Date Published: March 01, 2018
Publisher: International Union of Crystallography
Author(s): Oliver S. Smart, Vladimír Horský, Swanand Gore, Radka Svobodová Vařeková, Veronika Bendová, Gerard J. Kleywegt, Sameer Velankar.
Better metrics are required to be able to assess small-molecule ligands in macromolecular structures in Worldwide Protein Data Bank validation reports. The local ligand density fit (LLDF) score currently used to assess ligand electron-density fit outliers produces a substantial number of false positives and false negatives.
The quality of small-molecule ligands in Protein Data Bank (PDB) entries has been, and continues to be, a matter of concern for many investigators (Kleywegt & Jones, 1998 ▸; Kleywegt et al., 2003 ▸; Kleywegt, 2007 ▸; Davis et al., 2008 ▸; Liebeschuetz et al., 2012 ▸; Pozharski et al., 2013 ▸; Smart & Bricogne, 2015 ▸; Deller & Rupp, 2015 ▸). Correctly interpreting whether electron density observed in a binding site is compatible with the soaked ligand or represents water or buffer molecules is sometimes far from trivial. It is particularly challenging when ligands are relatively small or bind with only partial occupancy (Pearce et al., 2017 ▸). Low-resolution structures also tend to be more problematic to interpret unambiguously, particularly below 3 Å resolution, where any waters mediating interactions between ligand and protein are unlikely to be clearly observed. Furthermore, fitting a ligand into electron density and subsequently refining the model so that it has reasonable stereochemistry, while also fitting the experimental data well, can be challenging, particularly for inexperienced crystallographers (Smart & Bricogne, 2015 ▸). The details of ligand binding are often of crucial importance to the use of a structure, for instance for structure-guided drug discovery (Scapin et al., 2015 ▸). This makes it important to establish dependable metrics that can be used to assess whether a ligand modelled with a macromolecular structure can be relied upon.
Analysis of the distribution of ligand-specific metrics reported in the VR was initially performed using the ValTrendsDB website (http://ncbr.muni.cz/ValTrendsDB). A current limitation of ValTrendsDB is that analysis is performed per PDB entry, with all ligand metric values for that entry being averaged. To get around this limitation, further analysis was performed on an individual ligand basis using NumPy (http://www.numpy.org) and Matplotlib (https://matplotlib.org/) to plot graphs. The Jupyter Notebook (https://jupyter.org; Shen, 2014 ▸) for the analysis is included in the Supporting Information.

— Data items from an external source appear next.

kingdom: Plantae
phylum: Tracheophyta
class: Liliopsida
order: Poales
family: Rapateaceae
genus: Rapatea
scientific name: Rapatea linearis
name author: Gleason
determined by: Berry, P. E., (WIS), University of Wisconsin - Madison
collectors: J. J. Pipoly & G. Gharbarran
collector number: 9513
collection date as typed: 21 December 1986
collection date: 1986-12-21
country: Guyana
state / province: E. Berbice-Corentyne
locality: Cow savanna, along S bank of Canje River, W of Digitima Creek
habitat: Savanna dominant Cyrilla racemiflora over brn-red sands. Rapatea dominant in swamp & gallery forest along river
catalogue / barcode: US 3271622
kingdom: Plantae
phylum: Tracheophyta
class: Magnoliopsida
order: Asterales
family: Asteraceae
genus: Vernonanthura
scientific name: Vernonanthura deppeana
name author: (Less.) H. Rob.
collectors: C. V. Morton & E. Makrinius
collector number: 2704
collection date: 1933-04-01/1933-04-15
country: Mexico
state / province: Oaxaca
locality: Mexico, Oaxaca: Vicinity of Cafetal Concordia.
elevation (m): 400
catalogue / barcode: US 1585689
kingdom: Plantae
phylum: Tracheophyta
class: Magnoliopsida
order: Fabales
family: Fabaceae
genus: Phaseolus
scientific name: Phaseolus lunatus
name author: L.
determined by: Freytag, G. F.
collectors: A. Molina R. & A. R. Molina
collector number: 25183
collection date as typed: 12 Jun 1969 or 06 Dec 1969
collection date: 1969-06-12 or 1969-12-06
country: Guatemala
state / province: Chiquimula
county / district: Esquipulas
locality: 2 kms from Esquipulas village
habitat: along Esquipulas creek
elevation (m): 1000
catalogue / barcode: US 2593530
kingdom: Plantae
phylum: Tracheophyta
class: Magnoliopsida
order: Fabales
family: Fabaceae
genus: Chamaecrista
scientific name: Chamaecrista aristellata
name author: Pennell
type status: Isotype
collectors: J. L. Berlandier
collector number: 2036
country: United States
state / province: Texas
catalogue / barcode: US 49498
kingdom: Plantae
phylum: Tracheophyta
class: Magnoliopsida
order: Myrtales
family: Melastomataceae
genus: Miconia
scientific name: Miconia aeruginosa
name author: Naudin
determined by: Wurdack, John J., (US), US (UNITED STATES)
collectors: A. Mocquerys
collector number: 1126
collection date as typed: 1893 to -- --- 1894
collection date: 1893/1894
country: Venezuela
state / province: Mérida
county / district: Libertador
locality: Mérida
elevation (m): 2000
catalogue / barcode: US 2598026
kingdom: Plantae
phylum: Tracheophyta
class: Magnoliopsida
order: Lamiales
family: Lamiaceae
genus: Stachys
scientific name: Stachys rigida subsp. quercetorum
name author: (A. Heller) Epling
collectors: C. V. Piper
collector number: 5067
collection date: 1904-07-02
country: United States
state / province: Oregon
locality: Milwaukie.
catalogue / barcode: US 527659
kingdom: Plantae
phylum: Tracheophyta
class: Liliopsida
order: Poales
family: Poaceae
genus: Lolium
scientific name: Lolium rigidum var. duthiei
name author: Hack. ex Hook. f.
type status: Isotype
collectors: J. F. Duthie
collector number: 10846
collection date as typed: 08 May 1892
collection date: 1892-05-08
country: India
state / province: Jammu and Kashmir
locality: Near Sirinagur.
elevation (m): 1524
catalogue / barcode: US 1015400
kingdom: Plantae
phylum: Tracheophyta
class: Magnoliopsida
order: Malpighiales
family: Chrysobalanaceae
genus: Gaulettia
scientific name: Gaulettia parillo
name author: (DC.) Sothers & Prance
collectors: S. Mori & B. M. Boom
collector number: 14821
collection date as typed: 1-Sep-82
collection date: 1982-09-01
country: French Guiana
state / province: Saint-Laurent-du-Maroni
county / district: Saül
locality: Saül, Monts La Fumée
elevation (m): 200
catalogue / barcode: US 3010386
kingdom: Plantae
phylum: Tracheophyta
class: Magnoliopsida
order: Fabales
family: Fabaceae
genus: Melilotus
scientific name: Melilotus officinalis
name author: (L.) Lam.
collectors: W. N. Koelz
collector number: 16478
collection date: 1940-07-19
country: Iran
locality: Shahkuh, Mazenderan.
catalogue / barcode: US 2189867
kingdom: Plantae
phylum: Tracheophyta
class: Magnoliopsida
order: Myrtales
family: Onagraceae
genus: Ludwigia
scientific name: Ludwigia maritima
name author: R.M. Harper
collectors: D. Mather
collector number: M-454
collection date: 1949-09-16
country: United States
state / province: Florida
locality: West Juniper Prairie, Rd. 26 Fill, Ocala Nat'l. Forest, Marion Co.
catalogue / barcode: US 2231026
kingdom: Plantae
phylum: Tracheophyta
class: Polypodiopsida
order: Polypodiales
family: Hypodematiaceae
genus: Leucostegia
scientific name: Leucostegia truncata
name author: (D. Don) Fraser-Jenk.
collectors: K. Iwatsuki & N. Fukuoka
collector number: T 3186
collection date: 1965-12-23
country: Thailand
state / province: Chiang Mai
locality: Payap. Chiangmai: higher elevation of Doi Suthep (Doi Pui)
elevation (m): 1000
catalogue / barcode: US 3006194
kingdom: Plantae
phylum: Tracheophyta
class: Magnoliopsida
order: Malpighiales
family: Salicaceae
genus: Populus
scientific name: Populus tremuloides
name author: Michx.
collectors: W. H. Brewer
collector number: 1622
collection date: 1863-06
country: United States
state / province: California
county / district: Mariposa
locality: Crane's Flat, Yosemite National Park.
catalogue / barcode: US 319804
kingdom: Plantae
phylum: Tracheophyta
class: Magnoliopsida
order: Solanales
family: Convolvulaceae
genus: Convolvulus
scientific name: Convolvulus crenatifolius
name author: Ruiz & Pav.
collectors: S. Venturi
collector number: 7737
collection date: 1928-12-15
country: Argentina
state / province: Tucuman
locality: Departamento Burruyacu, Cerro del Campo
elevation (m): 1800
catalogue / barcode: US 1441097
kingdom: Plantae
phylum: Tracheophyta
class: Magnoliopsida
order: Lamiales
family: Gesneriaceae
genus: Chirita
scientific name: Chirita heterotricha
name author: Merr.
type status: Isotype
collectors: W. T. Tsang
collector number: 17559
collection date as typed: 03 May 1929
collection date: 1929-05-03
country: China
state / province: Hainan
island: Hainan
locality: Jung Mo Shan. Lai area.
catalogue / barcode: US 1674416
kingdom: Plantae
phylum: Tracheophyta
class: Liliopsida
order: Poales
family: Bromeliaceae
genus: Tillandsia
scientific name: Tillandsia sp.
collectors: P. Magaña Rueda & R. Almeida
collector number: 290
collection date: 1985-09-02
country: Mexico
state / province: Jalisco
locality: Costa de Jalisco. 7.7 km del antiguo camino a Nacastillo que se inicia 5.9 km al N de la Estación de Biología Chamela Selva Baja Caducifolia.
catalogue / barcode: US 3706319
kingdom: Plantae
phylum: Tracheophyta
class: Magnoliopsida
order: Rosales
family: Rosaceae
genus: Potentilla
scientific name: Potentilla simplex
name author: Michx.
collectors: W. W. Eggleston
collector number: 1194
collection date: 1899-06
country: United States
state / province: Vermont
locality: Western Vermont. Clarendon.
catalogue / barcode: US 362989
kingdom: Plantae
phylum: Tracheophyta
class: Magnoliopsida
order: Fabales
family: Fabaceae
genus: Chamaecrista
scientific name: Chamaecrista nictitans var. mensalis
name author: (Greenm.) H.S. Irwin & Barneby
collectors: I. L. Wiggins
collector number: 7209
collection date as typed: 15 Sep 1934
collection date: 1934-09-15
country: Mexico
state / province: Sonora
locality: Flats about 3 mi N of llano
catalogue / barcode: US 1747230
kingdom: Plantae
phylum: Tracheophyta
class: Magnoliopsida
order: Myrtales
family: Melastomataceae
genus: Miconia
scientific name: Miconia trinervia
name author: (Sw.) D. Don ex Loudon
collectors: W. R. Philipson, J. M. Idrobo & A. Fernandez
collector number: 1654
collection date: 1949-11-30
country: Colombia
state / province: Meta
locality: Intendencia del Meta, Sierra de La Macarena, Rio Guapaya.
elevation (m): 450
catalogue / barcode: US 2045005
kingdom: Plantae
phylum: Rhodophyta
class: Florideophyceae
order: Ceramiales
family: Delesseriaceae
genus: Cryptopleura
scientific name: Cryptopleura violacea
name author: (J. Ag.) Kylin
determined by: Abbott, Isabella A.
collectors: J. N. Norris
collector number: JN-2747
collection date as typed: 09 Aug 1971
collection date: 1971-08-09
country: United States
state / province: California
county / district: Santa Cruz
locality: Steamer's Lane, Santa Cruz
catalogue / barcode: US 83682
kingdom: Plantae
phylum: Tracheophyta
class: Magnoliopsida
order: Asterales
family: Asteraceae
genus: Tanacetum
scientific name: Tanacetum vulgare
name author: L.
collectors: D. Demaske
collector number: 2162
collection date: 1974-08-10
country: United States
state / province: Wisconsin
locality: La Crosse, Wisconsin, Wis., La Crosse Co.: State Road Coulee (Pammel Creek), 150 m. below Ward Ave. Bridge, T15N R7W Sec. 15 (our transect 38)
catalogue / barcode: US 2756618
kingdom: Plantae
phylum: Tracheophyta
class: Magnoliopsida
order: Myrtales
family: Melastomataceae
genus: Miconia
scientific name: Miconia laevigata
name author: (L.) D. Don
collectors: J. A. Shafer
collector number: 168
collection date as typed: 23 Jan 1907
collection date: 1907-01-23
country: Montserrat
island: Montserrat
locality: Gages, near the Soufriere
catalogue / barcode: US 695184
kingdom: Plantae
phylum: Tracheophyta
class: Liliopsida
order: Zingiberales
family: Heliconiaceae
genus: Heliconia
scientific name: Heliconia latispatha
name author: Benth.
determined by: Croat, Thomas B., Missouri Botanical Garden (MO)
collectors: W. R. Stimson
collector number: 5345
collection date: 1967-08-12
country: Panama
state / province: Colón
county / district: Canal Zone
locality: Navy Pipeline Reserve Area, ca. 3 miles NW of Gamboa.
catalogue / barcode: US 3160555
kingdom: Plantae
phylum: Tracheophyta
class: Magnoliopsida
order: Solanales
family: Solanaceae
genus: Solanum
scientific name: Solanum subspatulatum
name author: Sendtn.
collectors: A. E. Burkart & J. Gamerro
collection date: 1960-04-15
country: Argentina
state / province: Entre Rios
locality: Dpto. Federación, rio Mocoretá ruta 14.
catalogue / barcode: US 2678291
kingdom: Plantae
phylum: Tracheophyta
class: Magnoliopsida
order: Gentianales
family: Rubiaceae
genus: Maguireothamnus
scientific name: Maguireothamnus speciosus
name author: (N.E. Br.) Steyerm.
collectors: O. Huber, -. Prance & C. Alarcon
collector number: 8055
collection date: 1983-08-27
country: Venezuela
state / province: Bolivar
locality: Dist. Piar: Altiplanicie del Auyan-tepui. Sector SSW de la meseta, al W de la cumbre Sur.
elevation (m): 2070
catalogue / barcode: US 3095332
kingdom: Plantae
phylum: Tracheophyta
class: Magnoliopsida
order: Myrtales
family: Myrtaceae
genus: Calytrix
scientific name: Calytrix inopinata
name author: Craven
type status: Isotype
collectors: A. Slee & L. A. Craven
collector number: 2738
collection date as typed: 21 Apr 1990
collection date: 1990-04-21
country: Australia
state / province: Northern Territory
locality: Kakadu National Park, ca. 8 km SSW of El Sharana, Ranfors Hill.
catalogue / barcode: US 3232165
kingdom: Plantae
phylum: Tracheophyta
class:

To assess ligand geometry, the wwPDB validation pipeline uses the Mogul program (Bruno et al., 2004 ▸) from the Cambridge Crystallographic Data Centre (CCDC). For each bond length and bond angle in the ligand, a search is performed for small-molecule crystal structures in the Cambridge Structural Database (CSD) that have a similar chemical environment.
In addition to assessing the geometric quality of a ligand modelled in a protein, it is crucial to assess whether the electron density supports the placement (that is the presence, location, orientation and conformation) of the ligand (Kleywegt, 2007 ▸; Davis et al., 2008 ▸; Pozharski et al., 2013 ▸; Smart & Bricogne, 2015 ▸; Adams et al., 2016 ▸). It should be noted that the deposition of X-ray structure-factor data only became mandatory in 2008 (Berman et al., 2013 ▸). Because of this, it is not possible to calculate electron-density maps for the 10 409 X-ray PDB entries that were deposited before 2008 without structure-factor data. In these cases, validation is necessarily limited to geometric criteria.
The PDB is a treasure trove of data on the interactions between small-molecule ligands and macromolecules. The assessment of ligand geometry using Mogul in the VRs has increased awareness of the issues with ligand geometry, but further work is required to clearly present Mogul validation information. The reports also attempt to help with the assessment of electron density for bound molecules and the electron-density model fit quality by providing the LLDF, RSCC and RSR metrics. Our analysis shows that the LLDF metric has drawbacks and is not a reliable metric in several scenarios: (i) for high-resolution structures when all the residues in a binding site have a very good fit to the density and similar numerical values for RSR, (ii) when the electron-density fit for both the ligand and the surrounding residues is poor and (iii) when the ligand has only a small number of surrounding polymeric residues. In such cases, both false positives (good ligands listed as outliers) and false negatives (ligands of questionable quality not identified as outliers) may occur.